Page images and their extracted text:
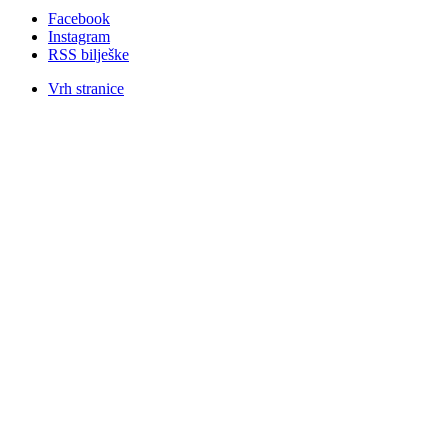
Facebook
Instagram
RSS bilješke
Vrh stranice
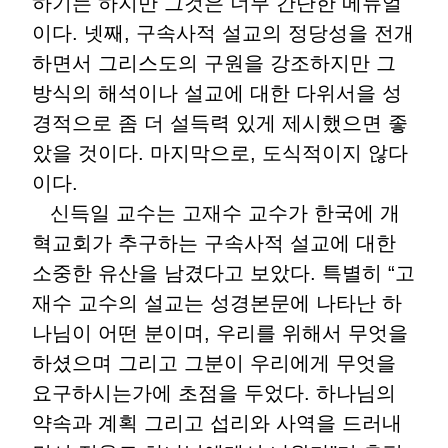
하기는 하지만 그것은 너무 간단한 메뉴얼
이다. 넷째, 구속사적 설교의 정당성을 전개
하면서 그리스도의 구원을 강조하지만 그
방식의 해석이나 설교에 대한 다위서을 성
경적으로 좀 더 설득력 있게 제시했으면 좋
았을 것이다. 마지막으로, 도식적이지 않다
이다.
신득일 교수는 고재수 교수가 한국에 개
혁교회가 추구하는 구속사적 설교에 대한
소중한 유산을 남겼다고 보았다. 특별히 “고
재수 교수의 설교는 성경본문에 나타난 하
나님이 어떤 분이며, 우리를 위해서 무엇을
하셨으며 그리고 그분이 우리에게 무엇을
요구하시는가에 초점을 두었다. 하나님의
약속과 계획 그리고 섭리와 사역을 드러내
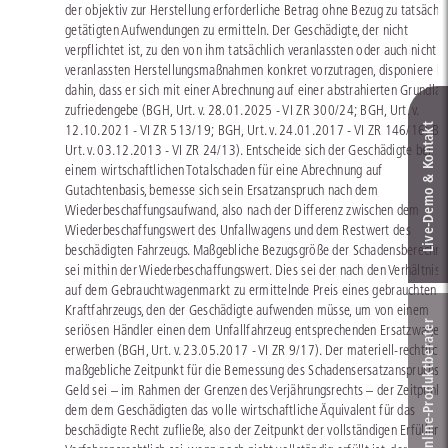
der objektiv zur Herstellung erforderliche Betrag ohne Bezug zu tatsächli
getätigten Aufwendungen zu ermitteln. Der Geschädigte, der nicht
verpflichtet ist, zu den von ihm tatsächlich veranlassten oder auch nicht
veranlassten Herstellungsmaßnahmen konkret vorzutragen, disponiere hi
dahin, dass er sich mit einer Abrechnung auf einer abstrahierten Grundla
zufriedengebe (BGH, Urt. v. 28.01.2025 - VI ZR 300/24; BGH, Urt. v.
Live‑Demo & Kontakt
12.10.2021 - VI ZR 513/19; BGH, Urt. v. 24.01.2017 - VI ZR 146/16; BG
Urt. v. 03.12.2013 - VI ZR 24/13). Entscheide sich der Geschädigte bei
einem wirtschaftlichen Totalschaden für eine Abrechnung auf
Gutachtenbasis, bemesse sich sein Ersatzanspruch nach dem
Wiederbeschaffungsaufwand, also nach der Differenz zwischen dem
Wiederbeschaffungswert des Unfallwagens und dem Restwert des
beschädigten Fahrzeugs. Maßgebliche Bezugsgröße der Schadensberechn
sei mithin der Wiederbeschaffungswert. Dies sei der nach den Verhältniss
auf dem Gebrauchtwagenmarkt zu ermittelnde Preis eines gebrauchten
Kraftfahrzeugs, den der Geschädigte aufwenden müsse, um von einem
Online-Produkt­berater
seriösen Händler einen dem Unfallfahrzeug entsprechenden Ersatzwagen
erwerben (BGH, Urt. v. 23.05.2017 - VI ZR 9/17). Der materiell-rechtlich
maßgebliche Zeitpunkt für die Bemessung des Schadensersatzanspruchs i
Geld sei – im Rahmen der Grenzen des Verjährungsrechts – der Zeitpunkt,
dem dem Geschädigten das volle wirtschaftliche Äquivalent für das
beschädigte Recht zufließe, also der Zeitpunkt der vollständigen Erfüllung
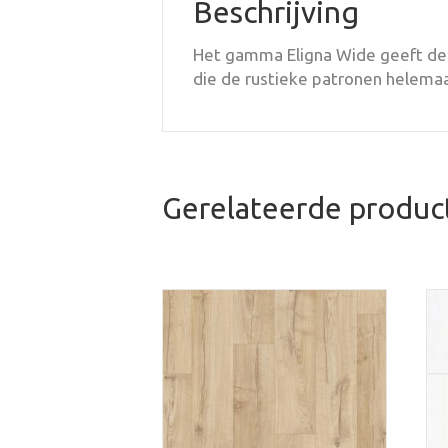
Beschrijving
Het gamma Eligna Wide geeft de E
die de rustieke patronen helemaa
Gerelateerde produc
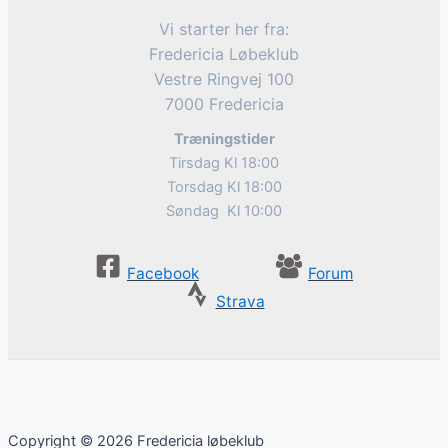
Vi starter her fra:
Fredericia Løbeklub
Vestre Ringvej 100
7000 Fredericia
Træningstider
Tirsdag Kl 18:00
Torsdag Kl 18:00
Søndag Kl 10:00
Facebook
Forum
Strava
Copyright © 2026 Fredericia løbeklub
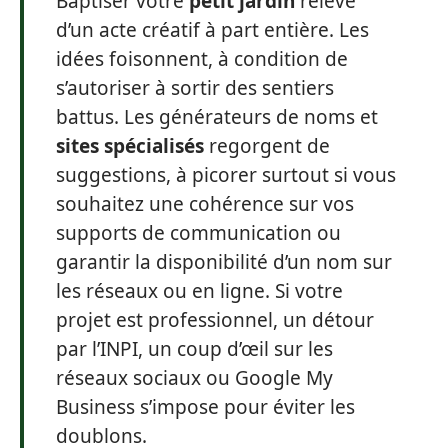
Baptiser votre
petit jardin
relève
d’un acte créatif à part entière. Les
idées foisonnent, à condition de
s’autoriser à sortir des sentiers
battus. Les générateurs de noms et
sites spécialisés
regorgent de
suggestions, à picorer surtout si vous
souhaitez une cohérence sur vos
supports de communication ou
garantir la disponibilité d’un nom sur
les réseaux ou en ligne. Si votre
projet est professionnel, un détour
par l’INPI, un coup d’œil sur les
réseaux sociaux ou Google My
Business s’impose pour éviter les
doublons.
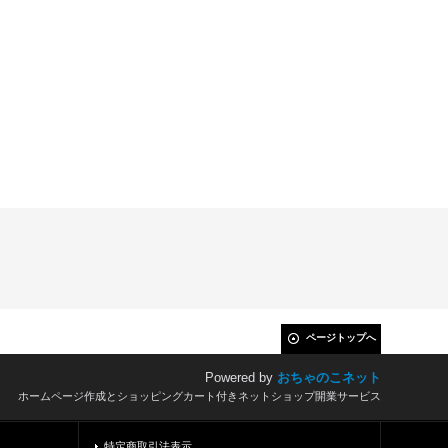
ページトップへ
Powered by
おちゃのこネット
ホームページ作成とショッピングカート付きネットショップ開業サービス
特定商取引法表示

#### WHAT THE EXERCISE ASKS:
Write out the lines above, starting at the first one and ending at the line that contains "약속과 계획 그리고 섭리와 사역을 드러내". Include both of those lines and leave the pictures out.

#### YOUR SOLUTION:
Facebook
Instagram
RSS bilješke
Vrh stranice
하기는 하지만 그것은 너무 간단한 메뉴얼
이다. 넷째, 구속사적 설교의 정당성을 전개
하면서 그리스도의 구원을 강조하지만 그
방식의 해석이나 설교에 대한 다위서을 성
경적으로 좀 더 설득력 있게 제시했으면 좋
았을 것이다. 마지막으로, 도식적이지 않다
이다.
신득일 교수는 고재수 교수가 한국에 개
혁교회가 추구하는 구속사적 설교에 대한
소중한 유산을 남겼다고 보았다. 특별히 “고
재수 교수의 설교는 성경본문에 나타난 하
나님이 어떤 분이며, 우리를 위해서 무엇을
하셨으며 그리고 그분이 우리에게 무엇을
요구하시는가에 초점을 두었다. 하나님의
약속과 계획 그리고 섭리와 사역을 드러내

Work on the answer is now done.